The company has maths and English tests taking place in many of its sites and employees are involved in a range of courses. "If you work in a call centre for E.ON, then your maths and English have to be really good and people tend to want to extend their skills at work or do courses which interest them, such as languages. There's a lot of interest in learning sign language as well," she says.

Life in a call centre can be quite insular, which is why Nicola has been keen to get in people from other parts of the company to demonstrate the range of other career opportunities within the organisation. "There is a huge skills gap for engineers, for example, and they have apprenticeship schemes," she says. "But there are not enough women or ethnic minority workers involved in them. We have them in the call centres, so it makes sense to get people from the engineering academies to talk to us."

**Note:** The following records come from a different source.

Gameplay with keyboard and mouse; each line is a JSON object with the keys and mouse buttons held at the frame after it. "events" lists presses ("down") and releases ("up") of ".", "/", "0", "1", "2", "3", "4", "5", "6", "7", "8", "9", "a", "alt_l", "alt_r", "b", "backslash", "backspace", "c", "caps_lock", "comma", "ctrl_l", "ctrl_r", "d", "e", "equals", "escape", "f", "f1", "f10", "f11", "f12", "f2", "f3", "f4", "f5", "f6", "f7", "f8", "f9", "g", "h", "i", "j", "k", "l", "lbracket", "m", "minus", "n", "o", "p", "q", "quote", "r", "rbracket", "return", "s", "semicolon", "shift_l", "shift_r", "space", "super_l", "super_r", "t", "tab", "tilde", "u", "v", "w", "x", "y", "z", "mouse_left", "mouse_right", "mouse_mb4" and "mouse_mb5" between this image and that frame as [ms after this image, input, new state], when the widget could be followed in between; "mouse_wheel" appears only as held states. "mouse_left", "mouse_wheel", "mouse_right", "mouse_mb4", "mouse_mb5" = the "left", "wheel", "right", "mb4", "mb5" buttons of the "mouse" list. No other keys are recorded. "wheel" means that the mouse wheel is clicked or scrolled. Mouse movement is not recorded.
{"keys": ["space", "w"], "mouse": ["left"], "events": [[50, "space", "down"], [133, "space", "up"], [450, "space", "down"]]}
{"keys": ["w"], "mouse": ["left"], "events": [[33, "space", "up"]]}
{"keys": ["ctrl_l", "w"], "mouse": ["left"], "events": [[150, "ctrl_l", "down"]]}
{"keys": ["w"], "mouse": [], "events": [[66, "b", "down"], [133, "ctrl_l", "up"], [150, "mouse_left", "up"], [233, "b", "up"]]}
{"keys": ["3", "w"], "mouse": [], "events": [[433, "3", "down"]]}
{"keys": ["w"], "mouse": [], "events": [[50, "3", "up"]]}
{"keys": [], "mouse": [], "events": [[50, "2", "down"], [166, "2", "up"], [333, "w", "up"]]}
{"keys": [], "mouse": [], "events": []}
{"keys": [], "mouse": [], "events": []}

There is now a network of more than 25 learning reps at E.ON and Nicola also manages to find time to act as a union steward and sit on Unison's national service group for the energy sector. The company is working with Nicola and the rest of the ULR team to recruit female and minority ethnic staff from its existing workforce to the academies it runs in engineering, sales and marketing, procurement and human resources.

The important role within the union has opened doors and given her the confidence to speak to senior managers and address public meetings. "But for the help I've had from Unison," she says, "I would never have stood up in front of the company's chief executive and done a presentation, or spoken in front of 3,000 people at my union conference."

So far she has been too busy training as a trade unionist to pick up on her own education, but she has a new challenge in mind. "I didn't know about the Open University until I started all this and what I'd really love to do is a degree," she says. And the subject? Trade union studies!